Wonderfully written and incredibly thoughtful! Although, I do disagree with your point about Hilary being the chosen nominee if she were a man. She’d be just like John Kerry or Howard Dean… electable on paper, but really uninspiring and bland as far as progressivism is concerned. While gender is a factor to be considered, I posit that the issue progressives have with Hilary is less gender-specific, more platform specific.

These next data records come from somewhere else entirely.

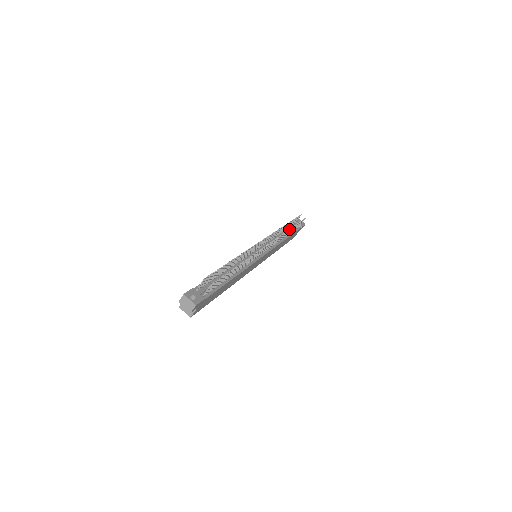
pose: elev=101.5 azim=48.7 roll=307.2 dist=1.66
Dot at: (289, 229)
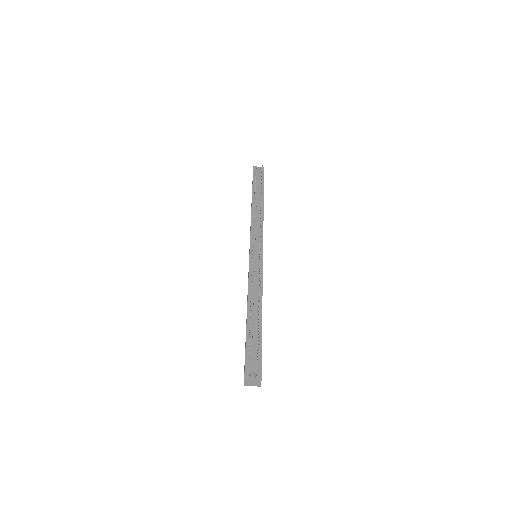
Dot at: (261, 200)
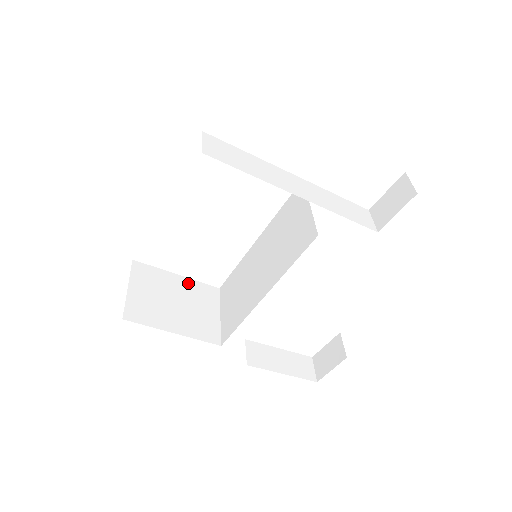
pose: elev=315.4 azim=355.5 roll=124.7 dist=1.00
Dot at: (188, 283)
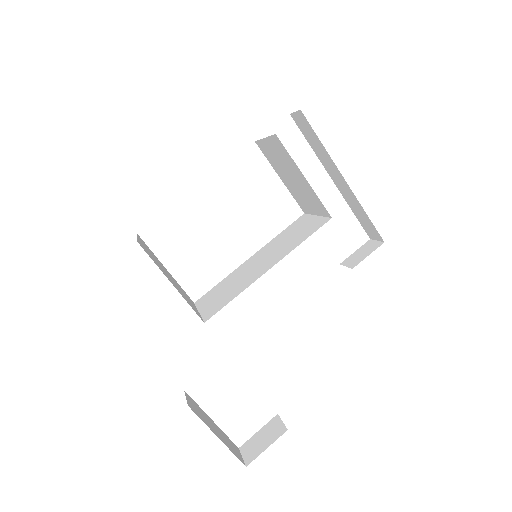
Dot at: (174, 279)
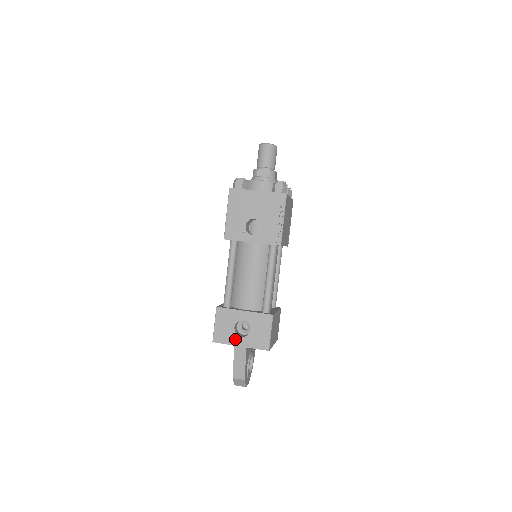
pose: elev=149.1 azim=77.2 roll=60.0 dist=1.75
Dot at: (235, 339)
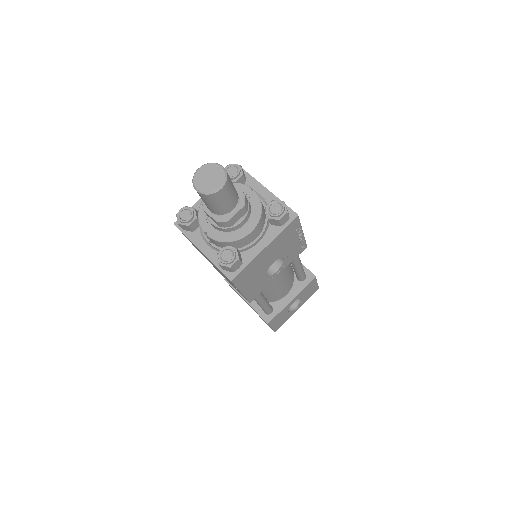
Dot at: (292, 313)
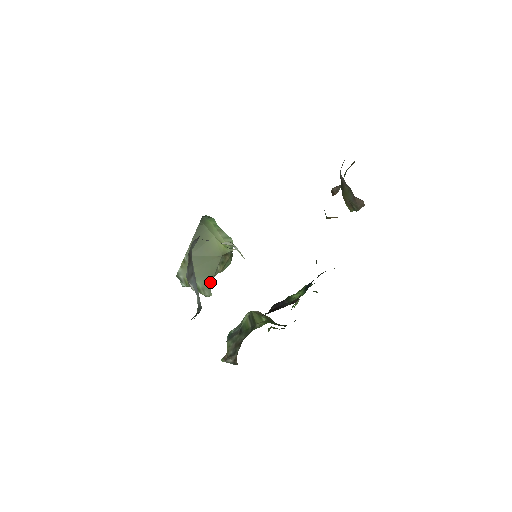
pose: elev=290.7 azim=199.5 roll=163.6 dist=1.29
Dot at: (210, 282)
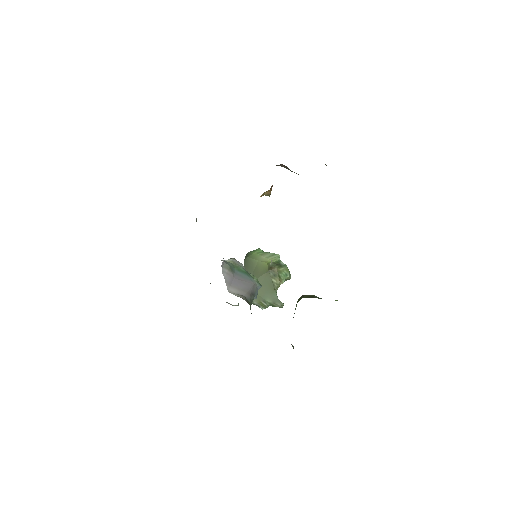
Dot at: (275, 295)
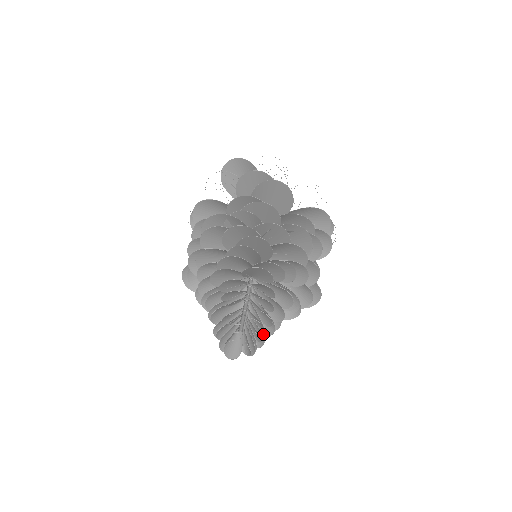
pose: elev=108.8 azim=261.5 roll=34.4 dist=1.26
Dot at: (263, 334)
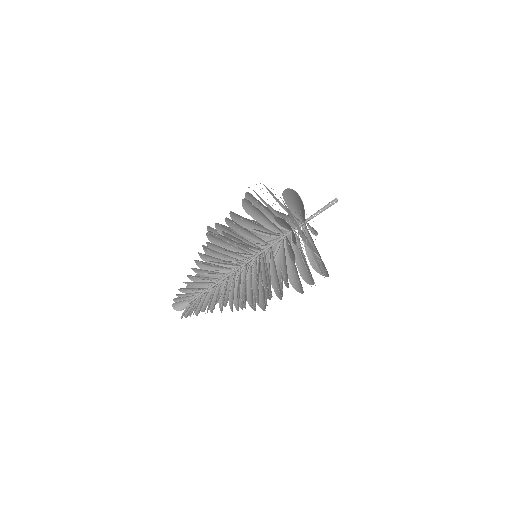
Dot at: (205, 309)
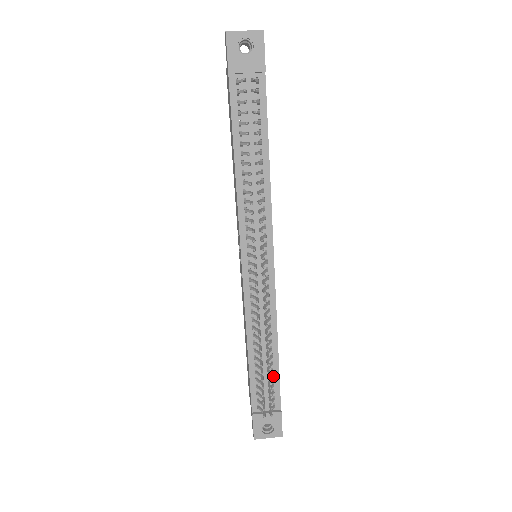
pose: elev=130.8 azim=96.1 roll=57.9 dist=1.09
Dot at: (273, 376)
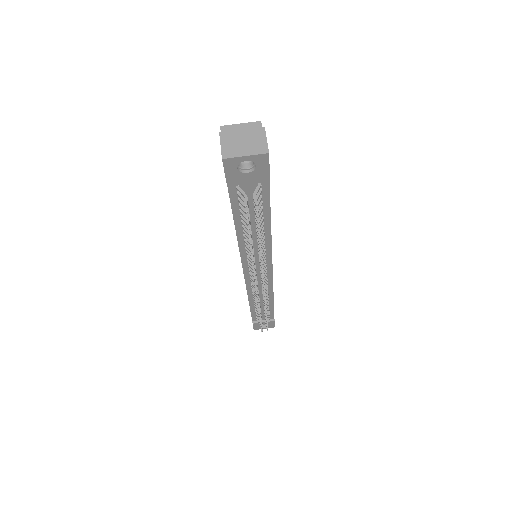
Dot at: (269, 309)
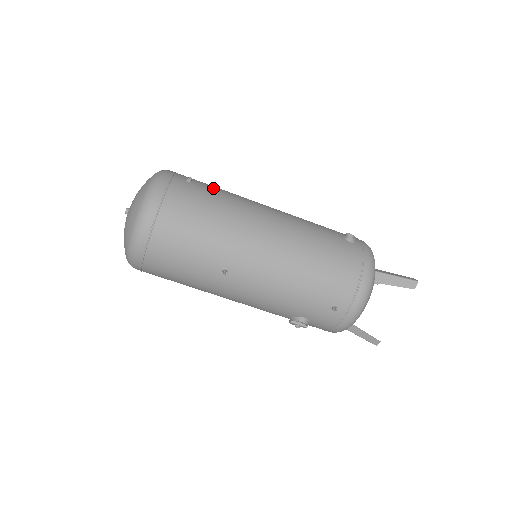
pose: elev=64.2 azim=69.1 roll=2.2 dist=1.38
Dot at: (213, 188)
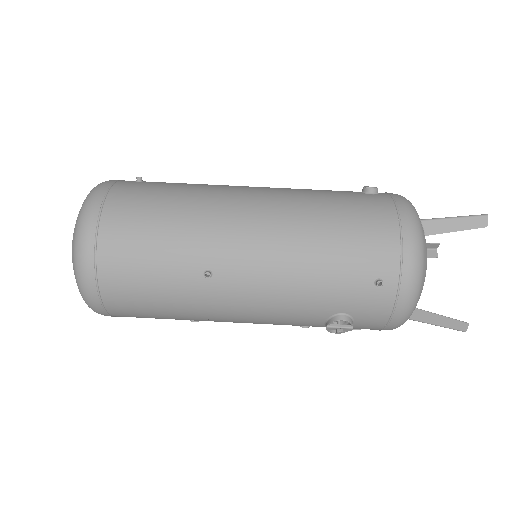
Dot at: (173, 183)
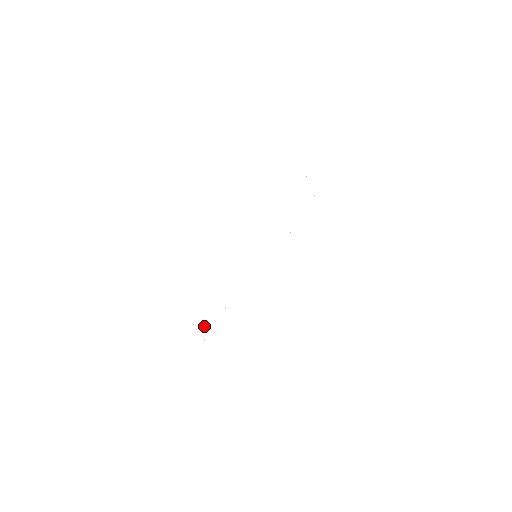
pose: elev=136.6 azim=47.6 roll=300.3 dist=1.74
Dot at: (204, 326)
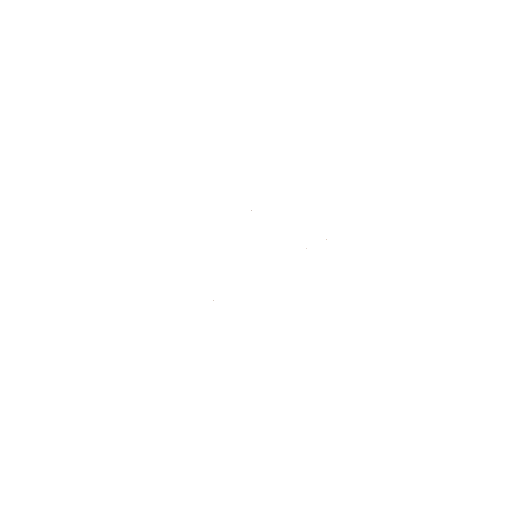
Dot at: occluded
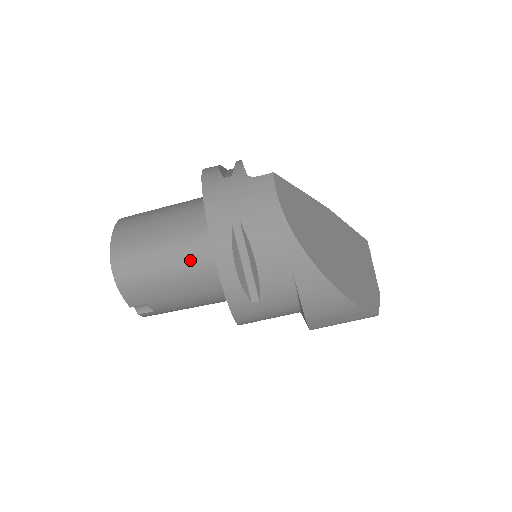
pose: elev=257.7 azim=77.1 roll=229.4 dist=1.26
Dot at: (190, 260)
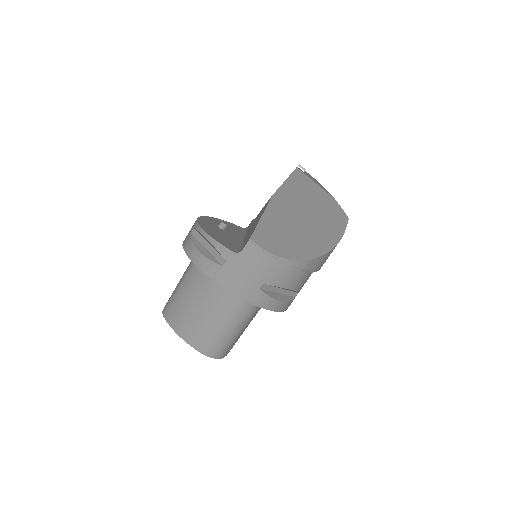
Dot at: (247, 315)
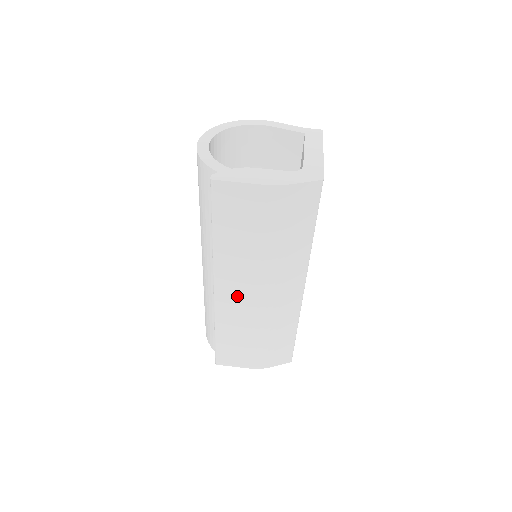
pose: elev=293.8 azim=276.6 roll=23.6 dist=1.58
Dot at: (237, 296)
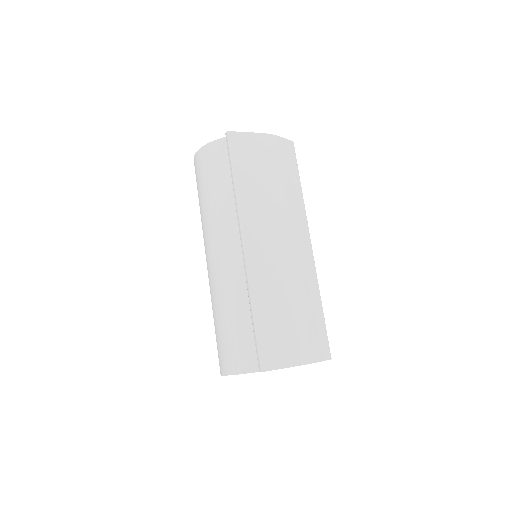
Dot at: (265, 248)
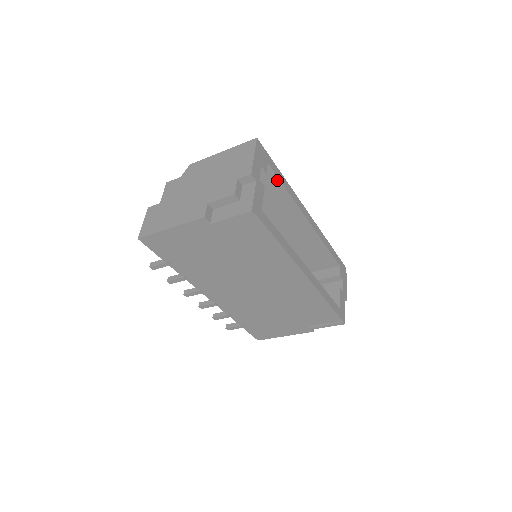
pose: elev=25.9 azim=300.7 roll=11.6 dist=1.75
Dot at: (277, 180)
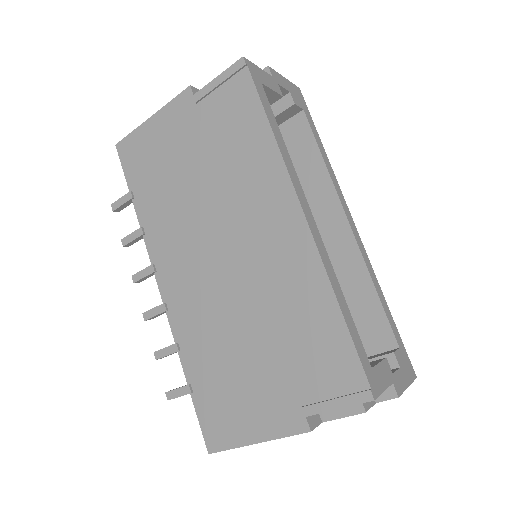
Dot at: (312, 139)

You make an excellent point, though, that the rigged system and the patriarchy framed Hillary into the politician she is today. Then again though, one must wonder what would’ve happened had Bill not run for elected office. If Hillary had entered the political arena before Bill, I’d argue she’d become, more or less, the same candidate she is now. The 80s and 90s have pretty much framed the current crop of bland, aesthetically charismatic, and depressingly moderate candidates, on both sides of the aisle, with the only real difference being how far right one is willing to go. The politician Hillary has become is just as much a product of her generation, her upbringing, and her Ivy League education as she of the patriarchy. While she may be much more with-it regarding women’s rights and social progressivism than the average, grey-haired, old white man, at the end of the day, the bulk of her platform pushes for the same economic and foreign policies that have resulted in the domestic and global mess we’re facing.
But, speculation is only speculation. If, according to your piece (and correct me if I misinterpreted things here), she wound up more moderate because she had no choice in establishing herself as a female politician, then you must equally consider the fact that maybe, she actually is the person she’s running as on her own accord. Perhaps she would’ve wound up more progressive than she is now, or perhaps she would’ve turned out the same. There’s no definitive answer and framing an argument (and state of mind) around such an answer does do anything to help the situation.
But, you shouldn’t feel heartbroken. Hillary isn’t the candidate we deserve, we’ve never had a chance to make her so and there’s no sense in bemoaning that fact. What about Nancy Pelosi? Barbera Boxer? What about Eleanore Roosevelt? There have been countless of inspiring and exceptionally qualified women who’ve been failed by the patriarchy, the societal norms of this country, and a lack of support from women’s rights activist…What makes Hillary the “chosen” one apart from her proximity to the presidency? Hell, imagine if Sarah Palin had run? She almost became Vice President. She was pretty damn close, but, think about it, if she was a front runner in this election, would you have spent as much energy and thought finding a reason to vote for her as you’ve done with Hillary? Probably not. Hillary is a classic example of the “close but no cigar” candidate… one whom we want to vote for, but is missing a few qualities that would solidify that vote (for me, those missing qualities are empathy for the worker, autonomy from wall street, and an opposition of trans-national trade policies that have rendered the working class as expendable).
What angers me isn’t the lack of women running for president, but the barriers women face in entering the national political arena. Imagine the political upheaval that would take place if we had more women running for House and Senate seats… and imagine if the two parties we have (which are eating themselves alive) actively tried to recruit more women to run for office! There’s your revolution. Look at Iceland. The only way for the system to change is for us to change it by whatever means are necessary. We vote for Bernie to spark the revolution, than pack the House and Senate with a class of badass, progressive women with more than enough charisma and boldness in vision to have a lasting imprint on the national political sphere. That’s how you do it.
Lastly, I’ll say this: If Bernie were Bernadette, with the same resume, I’d argue that he’d be in the same place he is today, the figurehead of this much needed progressive, political upheaval. Look at where he came from… he was an independent mayor, a representative, and a senator from a tiny, progressive state. Now, he’s a presidential frontrunner. No single political party isn’t behind his rise in national politics (remember, he’s been an Independent for most of his entire career), rather, it’s those whom he’s represented and for whom he fights that have gotten him to where he is today.
That being said, if you do wind up reading this whole thing, I’d appreciate any thoughts or reactions you might have. Just like you, I desperately wanted to vote Hillary and while I’ll still vote for her IF she wins the nomination, Bernie is the right candidate for this moment and for this movement. Be thankful we have at least an actual progressive in this race.